DIRECTIVE 1: Turn the lines of the records into a JSON list of strings with one string per line, omitting blank lines.
******************************
TCJA has modified the definition of section 179 property to include specific improvements to nonresidential real property. It allows real estate clients to write off the Qualified Real Property in year one, a huge deal.

  • This includes most improvements to a building's interior, roofs and HVAC systems, security, and fire protection.
  • Now, $1 million and $2.5 million will be adjusted for inflation.
  • It has many taxable income limitations.

Cost segregation study

Cost segregation is a tax planning tool that allows owners of properties who have purchased, constructed, or remodeled any property to increase cash flow. They can do this by accelerating depreciation deductions; thus, federal and state income taxes are deferred.

The cost segregation study analyzes assets constructed, acquired, or renovated to properly allocate costs to the different classes. It breaks it down into the useful life of the property. The price of the building is dissected into other components that can be written off much quicker (5, 7, or 15 years) than the building structure (over 27.5 or 39 years). So you recover it faster. You see the benefit much quicker.

Implications of the TCJA reform:

  • The cost segregation study makes more sense now that you can take bonus depreciation over a used property. 
  • It has implications for tangible property regulations (TPR).
******************************
DIRECTIVE 2: In the depreciation text, condense the paragraph beginning "The cost segregation study analyzes" into a shorter version that keeps its main facts.

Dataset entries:
******************************
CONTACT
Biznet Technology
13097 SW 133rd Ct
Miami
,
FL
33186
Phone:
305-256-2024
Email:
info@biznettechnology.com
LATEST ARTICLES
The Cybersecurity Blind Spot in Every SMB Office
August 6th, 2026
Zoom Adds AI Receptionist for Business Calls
******************************
TASK ANSWER 1:
[
  "CONTACT",
  "Biznet Technology",
  "13097 SW 133rd Ct",
  "Miami",
  ",",
  "FL",
  "33186",
  "Phone:",
  "305-256-2024",
  "Email:",
  "info@biznettechnology.com",
  "LATEST ARTICLES",
  "The Cybersecurity Blind Spot in Every SMB Office",
  "August 6th, 2026",
  "Zoom Adds AI Receptionist for Business Calls"
]

TASK ANSWER 2: A cost segregation study allocates the costs of constructed, acquired, or renovated assets to different classes according to useful life. Components of the building price can be written off over 5, 7, or 15 years instead of the 27.5 or 39 years used for the structure, so the cost is recovered and the benefit seen much sooner.